Records contained in a dataset

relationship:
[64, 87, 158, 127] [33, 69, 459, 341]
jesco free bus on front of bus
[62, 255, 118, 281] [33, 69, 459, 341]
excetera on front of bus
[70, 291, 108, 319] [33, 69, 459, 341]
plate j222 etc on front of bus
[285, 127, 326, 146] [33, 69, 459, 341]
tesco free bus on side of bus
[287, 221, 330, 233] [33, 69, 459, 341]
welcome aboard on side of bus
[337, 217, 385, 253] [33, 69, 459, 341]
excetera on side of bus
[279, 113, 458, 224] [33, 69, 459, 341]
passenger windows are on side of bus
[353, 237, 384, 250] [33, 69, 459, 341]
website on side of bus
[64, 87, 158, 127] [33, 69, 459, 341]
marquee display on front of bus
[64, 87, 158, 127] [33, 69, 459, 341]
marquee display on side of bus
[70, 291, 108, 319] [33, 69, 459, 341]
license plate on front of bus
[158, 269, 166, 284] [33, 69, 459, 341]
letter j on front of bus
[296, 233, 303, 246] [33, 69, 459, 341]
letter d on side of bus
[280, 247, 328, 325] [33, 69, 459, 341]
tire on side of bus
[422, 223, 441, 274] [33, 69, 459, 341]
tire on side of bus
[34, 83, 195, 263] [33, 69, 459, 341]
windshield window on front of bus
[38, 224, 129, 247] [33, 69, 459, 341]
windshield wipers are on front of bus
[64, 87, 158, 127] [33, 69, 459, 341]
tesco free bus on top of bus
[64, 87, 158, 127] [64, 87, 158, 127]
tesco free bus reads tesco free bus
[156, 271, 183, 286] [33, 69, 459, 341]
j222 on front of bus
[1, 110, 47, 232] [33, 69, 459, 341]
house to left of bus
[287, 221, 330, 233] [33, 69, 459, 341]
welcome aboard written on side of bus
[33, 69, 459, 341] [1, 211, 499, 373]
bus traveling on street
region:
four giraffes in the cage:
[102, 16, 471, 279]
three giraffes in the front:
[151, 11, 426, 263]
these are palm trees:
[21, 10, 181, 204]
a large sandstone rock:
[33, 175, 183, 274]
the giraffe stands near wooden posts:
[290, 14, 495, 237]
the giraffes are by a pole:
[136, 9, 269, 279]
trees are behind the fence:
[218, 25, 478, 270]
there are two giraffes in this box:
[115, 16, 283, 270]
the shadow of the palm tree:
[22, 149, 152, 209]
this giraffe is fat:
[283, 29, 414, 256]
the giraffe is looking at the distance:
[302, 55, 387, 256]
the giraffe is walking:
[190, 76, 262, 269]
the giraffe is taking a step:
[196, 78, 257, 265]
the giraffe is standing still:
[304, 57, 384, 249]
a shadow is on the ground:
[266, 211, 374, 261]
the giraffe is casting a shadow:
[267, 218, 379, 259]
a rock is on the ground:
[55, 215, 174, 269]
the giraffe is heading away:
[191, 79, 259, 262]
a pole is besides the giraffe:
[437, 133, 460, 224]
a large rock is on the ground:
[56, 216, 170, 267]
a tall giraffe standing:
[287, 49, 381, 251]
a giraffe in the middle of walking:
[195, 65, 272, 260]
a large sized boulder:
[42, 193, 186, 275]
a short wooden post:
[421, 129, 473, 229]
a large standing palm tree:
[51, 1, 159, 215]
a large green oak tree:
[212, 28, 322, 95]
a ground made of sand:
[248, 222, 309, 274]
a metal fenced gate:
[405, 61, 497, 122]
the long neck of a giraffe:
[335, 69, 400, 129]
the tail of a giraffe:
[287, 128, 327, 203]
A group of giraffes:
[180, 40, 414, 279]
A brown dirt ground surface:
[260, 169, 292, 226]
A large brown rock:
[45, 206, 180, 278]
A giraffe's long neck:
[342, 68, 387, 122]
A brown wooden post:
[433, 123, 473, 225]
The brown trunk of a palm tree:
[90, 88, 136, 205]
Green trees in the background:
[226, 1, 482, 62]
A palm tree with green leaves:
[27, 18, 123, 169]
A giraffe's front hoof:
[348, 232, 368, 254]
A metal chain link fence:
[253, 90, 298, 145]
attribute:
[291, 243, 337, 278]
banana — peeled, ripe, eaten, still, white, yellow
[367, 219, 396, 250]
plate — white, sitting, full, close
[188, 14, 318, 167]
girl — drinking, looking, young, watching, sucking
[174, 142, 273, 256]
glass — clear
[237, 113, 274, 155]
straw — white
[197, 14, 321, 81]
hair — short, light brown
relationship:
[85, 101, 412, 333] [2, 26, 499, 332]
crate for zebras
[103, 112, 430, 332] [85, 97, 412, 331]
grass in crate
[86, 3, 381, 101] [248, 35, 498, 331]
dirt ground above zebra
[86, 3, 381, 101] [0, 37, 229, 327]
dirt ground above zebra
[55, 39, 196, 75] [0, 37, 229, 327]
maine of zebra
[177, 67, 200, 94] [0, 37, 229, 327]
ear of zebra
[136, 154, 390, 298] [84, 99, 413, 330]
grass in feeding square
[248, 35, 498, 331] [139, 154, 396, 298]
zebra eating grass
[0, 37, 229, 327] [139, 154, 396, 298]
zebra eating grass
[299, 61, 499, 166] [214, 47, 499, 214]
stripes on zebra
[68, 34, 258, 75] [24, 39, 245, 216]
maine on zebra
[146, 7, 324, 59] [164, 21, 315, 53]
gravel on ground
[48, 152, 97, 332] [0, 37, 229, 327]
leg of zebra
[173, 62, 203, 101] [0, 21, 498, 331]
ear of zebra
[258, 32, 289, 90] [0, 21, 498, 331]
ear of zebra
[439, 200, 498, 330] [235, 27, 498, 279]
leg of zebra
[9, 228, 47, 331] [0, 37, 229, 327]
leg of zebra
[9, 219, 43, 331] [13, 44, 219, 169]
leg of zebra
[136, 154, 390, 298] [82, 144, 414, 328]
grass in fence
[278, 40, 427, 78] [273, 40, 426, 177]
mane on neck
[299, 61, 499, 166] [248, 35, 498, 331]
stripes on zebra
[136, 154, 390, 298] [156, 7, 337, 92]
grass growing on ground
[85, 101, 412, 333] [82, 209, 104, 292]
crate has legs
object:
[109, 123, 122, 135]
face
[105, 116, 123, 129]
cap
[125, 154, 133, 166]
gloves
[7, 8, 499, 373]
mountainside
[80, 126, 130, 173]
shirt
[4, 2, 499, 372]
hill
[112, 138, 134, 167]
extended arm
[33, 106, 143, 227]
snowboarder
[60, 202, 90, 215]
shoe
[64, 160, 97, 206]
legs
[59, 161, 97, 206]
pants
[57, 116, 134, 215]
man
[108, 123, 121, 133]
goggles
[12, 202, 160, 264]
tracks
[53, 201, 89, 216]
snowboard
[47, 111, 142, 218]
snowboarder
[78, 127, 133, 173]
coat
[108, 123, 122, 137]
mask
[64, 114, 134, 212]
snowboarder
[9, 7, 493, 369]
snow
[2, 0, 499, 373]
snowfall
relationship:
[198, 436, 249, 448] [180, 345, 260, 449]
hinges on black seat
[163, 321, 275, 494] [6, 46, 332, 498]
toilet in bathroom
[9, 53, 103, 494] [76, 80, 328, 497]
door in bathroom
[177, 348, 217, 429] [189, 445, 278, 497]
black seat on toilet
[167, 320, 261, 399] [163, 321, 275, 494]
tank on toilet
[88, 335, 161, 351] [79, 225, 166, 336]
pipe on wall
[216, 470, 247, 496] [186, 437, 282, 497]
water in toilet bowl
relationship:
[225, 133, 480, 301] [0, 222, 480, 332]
* * *
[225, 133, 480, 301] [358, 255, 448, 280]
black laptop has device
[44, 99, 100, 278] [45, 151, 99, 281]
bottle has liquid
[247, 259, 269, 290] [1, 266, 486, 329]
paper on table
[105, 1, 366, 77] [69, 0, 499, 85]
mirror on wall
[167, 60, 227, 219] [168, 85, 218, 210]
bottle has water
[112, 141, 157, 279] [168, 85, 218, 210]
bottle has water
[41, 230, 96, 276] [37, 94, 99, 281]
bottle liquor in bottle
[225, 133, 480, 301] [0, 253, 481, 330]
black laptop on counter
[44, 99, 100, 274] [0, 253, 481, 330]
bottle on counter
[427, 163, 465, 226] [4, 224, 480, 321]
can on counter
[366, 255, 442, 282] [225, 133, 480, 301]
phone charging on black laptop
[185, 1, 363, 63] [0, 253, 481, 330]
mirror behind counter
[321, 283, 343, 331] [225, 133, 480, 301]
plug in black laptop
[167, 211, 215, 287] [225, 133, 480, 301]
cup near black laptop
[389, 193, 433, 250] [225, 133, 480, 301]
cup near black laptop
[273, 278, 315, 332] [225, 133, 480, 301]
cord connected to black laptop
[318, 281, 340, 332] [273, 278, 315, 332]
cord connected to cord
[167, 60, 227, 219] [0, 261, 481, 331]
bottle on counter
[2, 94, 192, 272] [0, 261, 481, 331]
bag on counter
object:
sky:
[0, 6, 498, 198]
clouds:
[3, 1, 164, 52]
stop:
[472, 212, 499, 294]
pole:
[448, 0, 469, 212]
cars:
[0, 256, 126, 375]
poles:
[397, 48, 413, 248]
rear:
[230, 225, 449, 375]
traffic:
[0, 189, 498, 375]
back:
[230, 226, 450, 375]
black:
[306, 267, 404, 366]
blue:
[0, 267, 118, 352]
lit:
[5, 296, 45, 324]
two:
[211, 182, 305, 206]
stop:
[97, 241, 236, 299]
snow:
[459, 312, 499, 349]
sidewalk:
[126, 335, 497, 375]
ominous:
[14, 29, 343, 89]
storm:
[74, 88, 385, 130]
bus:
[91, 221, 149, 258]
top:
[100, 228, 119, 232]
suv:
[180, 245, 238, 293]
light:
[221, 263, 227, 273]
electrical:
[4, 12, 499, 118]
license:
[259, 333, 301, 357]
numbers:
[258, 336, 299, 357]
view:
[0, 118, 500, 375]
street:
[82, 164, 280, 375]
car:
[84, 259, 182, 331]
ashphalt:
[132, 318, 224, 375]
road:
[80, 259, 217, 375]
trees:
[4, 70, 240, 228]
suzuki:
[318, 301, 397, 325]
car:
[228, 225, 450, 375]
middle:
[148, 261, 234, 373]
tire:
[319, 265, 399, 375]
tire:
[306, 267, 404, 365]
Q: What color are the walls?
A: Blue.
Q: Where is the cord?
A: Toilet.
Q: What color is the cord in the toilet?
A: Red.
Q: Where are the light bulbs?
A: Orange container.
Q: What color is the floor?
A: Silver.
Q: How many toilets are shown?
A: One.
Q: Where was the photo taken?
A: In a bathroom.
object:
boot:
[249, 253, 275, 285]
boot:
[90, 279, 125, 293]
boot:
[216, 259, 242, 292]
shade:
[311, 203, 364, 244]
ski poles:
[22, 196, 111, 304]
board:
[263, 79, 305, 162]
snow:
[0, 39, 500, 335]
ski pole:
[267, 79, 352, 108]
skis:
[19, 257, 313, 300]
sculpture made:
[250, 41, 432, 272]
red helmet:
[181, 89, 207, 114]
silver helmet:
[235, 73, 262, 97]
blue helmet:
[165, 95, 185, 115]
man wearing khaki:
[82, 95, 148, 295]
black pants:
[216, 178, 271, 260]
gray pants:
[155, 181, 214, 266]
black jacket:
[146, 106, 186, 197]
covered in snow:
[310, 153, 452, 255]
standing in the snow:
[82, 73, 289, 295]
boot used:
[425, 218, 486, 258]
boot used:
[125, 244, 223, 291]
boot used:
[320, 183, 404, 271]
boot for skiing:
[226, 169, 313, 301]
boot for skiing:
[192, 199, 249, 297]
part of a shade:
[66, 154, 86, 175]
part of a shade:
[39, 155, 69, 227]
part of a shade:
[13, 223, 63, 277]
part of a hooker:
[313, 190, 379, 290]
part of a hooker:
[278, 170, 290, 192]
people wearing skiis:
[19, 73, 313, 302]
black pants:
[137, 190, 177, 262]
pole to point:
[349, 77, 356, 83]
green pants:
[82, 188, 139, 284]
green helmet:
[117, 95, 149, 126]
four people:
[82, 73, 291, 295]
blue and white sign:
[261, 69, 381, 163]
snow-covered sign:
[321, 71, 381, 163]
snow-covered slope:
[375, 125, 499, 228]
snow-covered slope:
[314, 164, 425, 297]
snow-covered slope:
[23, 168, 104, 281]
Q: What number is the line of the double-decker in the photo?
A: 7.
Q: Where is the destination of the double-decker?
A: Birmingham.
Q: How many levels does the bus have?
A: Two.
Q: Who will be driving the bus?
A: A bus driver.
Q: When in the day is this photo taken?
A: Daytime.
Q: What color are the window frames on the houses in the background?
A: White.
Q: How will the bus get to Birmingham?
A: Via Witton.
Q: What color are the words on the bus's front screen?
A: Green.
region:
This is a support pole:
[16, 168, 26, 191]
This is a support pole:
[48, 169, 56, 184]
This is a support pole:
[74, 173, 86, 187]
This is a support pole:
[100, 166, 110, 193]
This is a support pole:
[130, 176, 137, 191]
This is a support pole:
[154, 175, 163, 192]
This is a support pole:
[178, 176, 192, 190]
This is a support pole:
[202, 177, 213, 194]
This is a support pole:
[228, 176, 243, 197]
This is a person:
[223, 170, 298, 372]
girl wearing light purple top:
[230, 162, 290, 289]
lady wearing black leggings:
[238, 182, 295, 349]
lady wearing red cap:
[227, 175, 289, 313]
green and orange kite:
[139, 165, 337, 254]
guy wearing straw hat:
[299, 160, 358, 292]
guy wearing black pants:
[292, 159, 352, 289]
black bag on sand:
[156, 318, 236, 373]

## Instructions for the task
Arrange the lines of the records above as a JSON list of strings, one string per line and no blank lines. Start with the line containing "[427, 163, 465, 226] [4, 224, 480, 321]" and continue through the line containing "[0, 6, 498, 198]", including both.

## Expected answer
[
  "[427, 163, 465, 226] [4, 224, 480, 321]",
  "can on counter",
  "[366, 255, 442, 282] [225, 133, 480, 301]",
  "phone charging on black laptop",
  "[185, 1, 363, 63] [0, 253, 481, 330]",
  "mirror behind counter",
  "[321, 283, 343, 331] [225, 133, 480, 301]",
  "plug in black laptop",
  "[167, 211, 215, 287] [225, 133, 480, 301]",
  "cup near black laptop",
  "[389, 193, 433, 250] [225, 133, 480, 301]",
  "cup near black laptop",
  "[273, 278, 315, 332] [225, 133, 480, 301]",
  "cord connected to black laptop",
  "[318, 281, 340, 332] [273, 278, 315, 332]",
  "cord connected to cord",
  "[167, 60, 227, 219] [0, 261, 481, 331]",
  "bottle on counter",
  "[2, 94, 192, 272] [0, 261, 481, 331]",
  "bag on counter",
  "object:",
  "sky:",
  "[0, 6, 498, 198]"
]